Kano, at a rare loss for words, idly lifted his cup of whiskey from the table and silently poured half of what remained in Jordan’s empty glass. He placed it at the edge of the table nearest to the shaken man. For Jordan to have lived through military hell and still tremble at the thought of such innocence lost was as clear a sign of his humanity as Kano could comprehend. For his own part there was no feeling at all. Hard decisions had paved the way to where they both sat now sharing a casual drink, on a quiet night.
The silence carried on as Kano idly swirled his drink, trying to decipher his own thoughts on the matter. Life and death had been a constant for him and near as he could tell, the status granted him as a Primal was something akin to eternal life. Thousands of names were etched in his heart as promising students that could one day have been called to don the mantle of a Primal, should the current ones fade by circumstances unforeseen or otherwise. A new generation would take their place in an unbroken cycle.
“You tried to save their lives. Tried. I am sorry for the burden on your heart, Jordan, truly it is a guilt you can not be easily freed from but this is the great cycle. Those with hostile ideals always use the lives of innocents as their coin to spend. It is your ideals that make them a weapon against you.” Kano gripped his leg with a free hand and brought the cup to his ‘lips’, tossing the drink back in one gulp and slamming the cup down to shatter in a wave of rime-coated shards.
“Every life you saved in your military days serves as a reminder of your soul. But what of here on the grounds, Jordan?” Kano rose to his full height, coming around the table to stand tall in front of Jordan. The glass shards in his hand fell from his grip with soft splashes of dripping water and a tinkling of glass on the hard wooden floor. The Headmaster paid them no mind as he stared unceasingly at his companion.
“Every child that comes here is not the happy child of a loving family. They are hated, discriminated against, and beaten for the very power you and I wield. What of their lives then? We teach them to use their gifts and how to fight for the very reason you sit here crying into the wind. To avoid the atrocities of monsters disguised in human forms, to save them when we cannot come to their aid.”
The memories of his own war were bubbling to the surface at the sight of Manilow’s distress. Countless years ago the elements had waged war on humanity and would have won without great loss, if not for the pact. Devout worshippers of the natural order had reached out to the Spirit of Nature, a vast and incomprehensible being that was the embodiment of all elements. These representatives for humanity vowed to bring peace and prosperity to the land, to spread the wisdom of the elements and to not go astray as those before them had. This gambit paid off, and six exceptional humans were chosen to serve as liaisons between the elemental and the humans.
“Do you know this mountain’s history, Jordan?” The war had been a brief one. Led by the Primal of Darkness, other like-minded individuals had banded together and struck out against the non-gifted with hatred in their hearts believing they did not deserve to inhabit the world. Kano and the other Primals had struck an alliance and fought back to save the ungrateful humans that still shunned them, and fought the overwhelming strength of a unified force with their own smaller armies. In the end it had been five unified Primals working in unison, backed by hundreds of followers, that had banished the corrupted ideals of the last Primal.
To avoid another being chosen to wield that being’s power, and inherit their will, Kano had taken in the second soul of the Darkness’ Primal and became a living prison. It had been a desperate last-minute plan. “One day, that history of violence and prejudice will return. It will divide us further than ever from each other and repeat the mistakes of the past, pushing our young to side with a hostile ideal that sees them as fodder. Every student you teach is another that will not be caught up in the inevitable unprepared and afraid, crying into the burning winds of our home while the monsters of our past tear it down around them.”

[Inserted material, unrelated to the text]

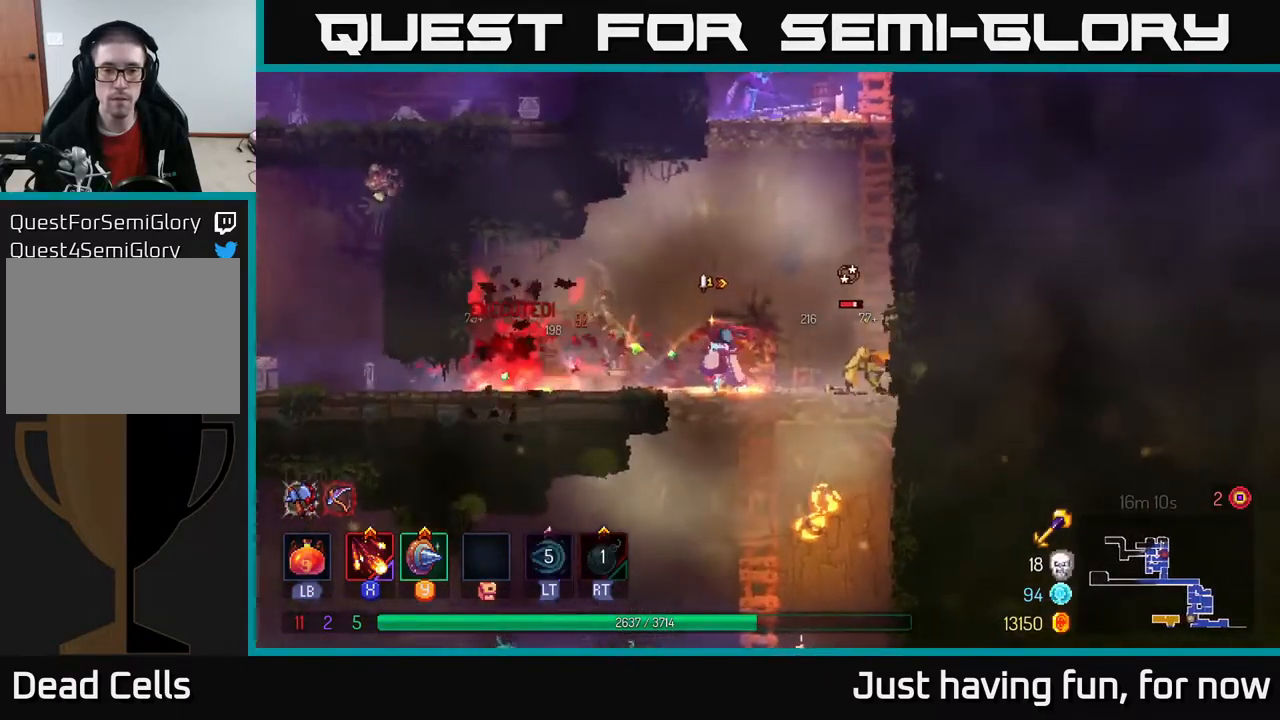
{"buttons": [], "left_stick": "right", "right_stick": "center", "events": [[16, "X", "down"], [100, "X", "up"], [266, "left_stick", "right"], [350, "X", "down"], [450, "X", "up"]]}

Jordan took a deep breath, and sat back up. He grabbed the whiskey and drained the glass, and then he frowned. The stuff tasted awfully watered down, but he hadn’t put any ice in their glasses. The gym teacher shook his head, set the glass back on the table, and regarded Kano. A man whose entire body was cast in a shell of living water. A man who held all of the darkness in the world, and who could have seen just as many terrible things as Jordan, if not more. And why had Jordan come to him tonight? Because the Headmaster had constructed a titanic rose of ice in the night sky, before shattering it into a thousand thousand flakes of snow.
Kano was flush with power, and he practically thrummed with it as he moved about the room, standing over Jordan. Even now Jordan had to curb his instinctive reflex to treat this being as the most dangerous threat he had ever encountered. Through his muddied and alcohol-addled mind, Jordan could still feel a shiver trail down his spine at the thought of the potential Kano possessed. The power itself was not what frightened Jordan specifically, though it was certainly something to treat with extreme caution. However, power with no conduit was inert, harmless, and nothing to fear when carefully handled.

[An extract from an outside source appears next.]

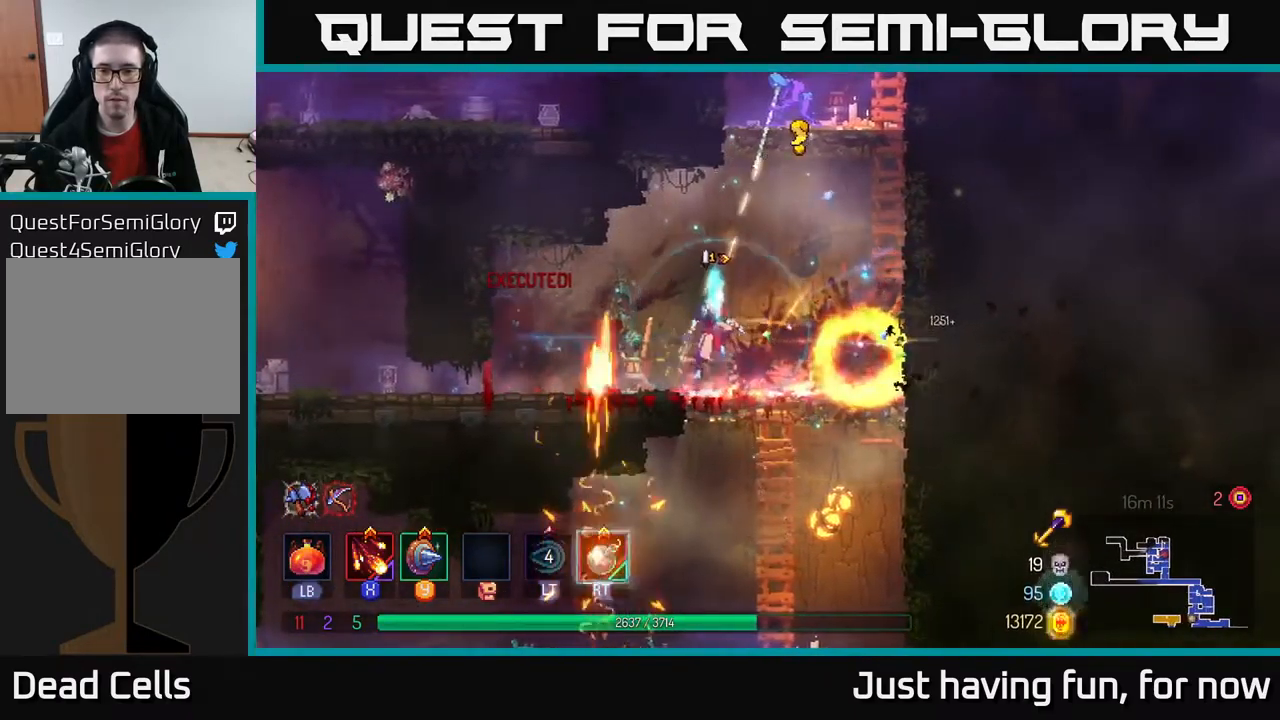
{"buttons": ["A"], "left_stick": "up-right", "right_stick": "center", "events": [[133, "A", "up"], [216, "A", "down"], [300, "A", "up"], [333, "left_stick", "up-right"], [383, "A", "down"]]}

The conduit, Kano, did not seem human. That was what scared Jordan. He’d seen all kinds of men wield power in equal measure. There were many ways a person could react to such a burden. Jordan had seen men become tyrants, heroes, wretches, and cowards when they wielded power. Jordan himself had always been very tight-fisted with the stuff, clenching his responsibilities so tightly to himself that he ceased to feel his hands. It was part of why he felt his losses so absolutely, and also why he was loathe to allow others to put their lives in his hands.
“Kano, are you human?” Jordan asked, rocking up onto his feet and staggering over to the dying fire. It guttered and spat flames, the embers glowing angrily. Jordan leaned on the mantelpiece and felt the warmth wash over him. “I’m an asshole. I crack jokes constantly, and give the kids a hard time, and am ruthless with them when we train. I’m serious and joking by turns with Catherine, with my job, and with myself. I just can’t figure out if I can handle being relied upon. Depended upon. So I make an ass of myself. To deaden the memories of my failures, and to make certain that nobody ever looks to me first when a problem arises. It’s…” Jordan grit his teeth, and hung closer to the flames, letting the mantel take most of his weight.
“It’s cowardly. But I suppose, in the end, it’s confusing and frustrating and hard to understand, and it’s human. I’m a soldier, a teacher, a joker, a man, and an eleme-” Jordan’s hands slipped and he fell face-first into the hearth, into the hissing flames and ashen embers.
The response was immediate. A flick of the Headmaster’s hand sent a thick bubble of water into the hearth moments before Jordan hit the flames, Kano’s concern for the wellbeing of others being ever-present. Previously burning logs hissed and smoked as the waters doused the warmth left in them without fail, while Manilow was pulled out by his legs to lay in the newly formed puddle upon the floor.
“I think you know the answer to your question already,” Kano said. “But what bothers me most is your unwillingness to admit who you really are despite showing every opportunity. You say that when others are faced with problems you do not wish to be seen as dependable, then why reinforce that shed? Why be so rigorous in your training exercises on and off the field? Why would I ask you, not another primal whom shares the wordless bond of Nature itself, to cleave the blight from my slowly corroding impure form?” The answer was so simple it almost pained Kano to have to explain it. Even a drunk so deep in the bottle they saw black would know the answer clear as the sun on a clear summer day. “I trust you to always do what is right. For everyone. Not what is best for you.”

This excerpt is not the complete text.